• **TASK DETAILS**
Up to the line containing "right ear: (154, 148)", nothing is kept; from that line through the end of the data below, output every line exactly.

• **Stored data entries**
____________

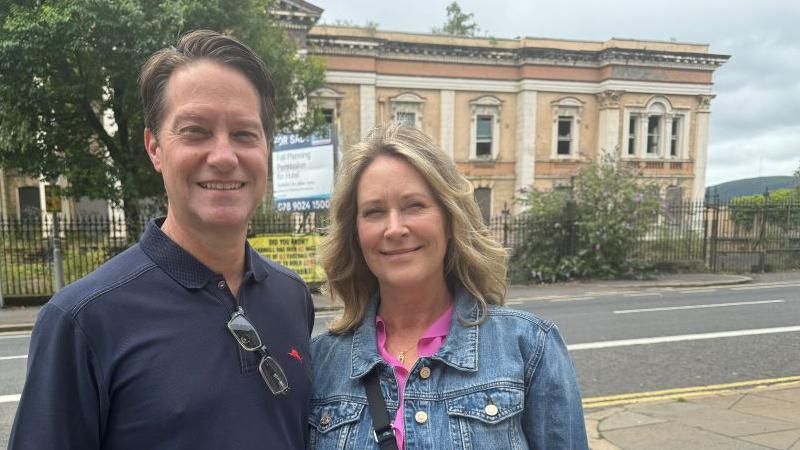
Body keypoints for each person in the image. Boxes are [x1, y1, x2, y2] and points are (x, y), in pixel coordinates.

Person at [9, 30, 314, 450]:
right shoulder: (82, 321)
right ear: (154, 148)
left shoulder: (292, 295)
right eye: (195, 131)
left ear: (266, 147)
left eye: (245, 134)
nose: (224, 157)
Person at [309, 122, 587, 449]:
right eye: (374, 211)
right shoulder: (322, 362)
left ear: (449, 218)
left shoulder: (529, 347)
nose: (394, 228)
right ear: (355, 232)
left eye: (414, 205)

____________

• **WRITTEN ANSWER**
right ear: (154, 148)
left shoulder: (292, 295)
right eye: (195, 131)
left ear: (266, 147)
left eye: (245, 134)
nose: (224, 157)
Person at [309, 122, 587, 449]:
right eye: (374, 211)
right shoulder: (322, 362)
left ear: (449, 218)
left shoulder: (529, 347)
nose: (394, 228)
right ear: (355, 232)
left eye: (414, 205)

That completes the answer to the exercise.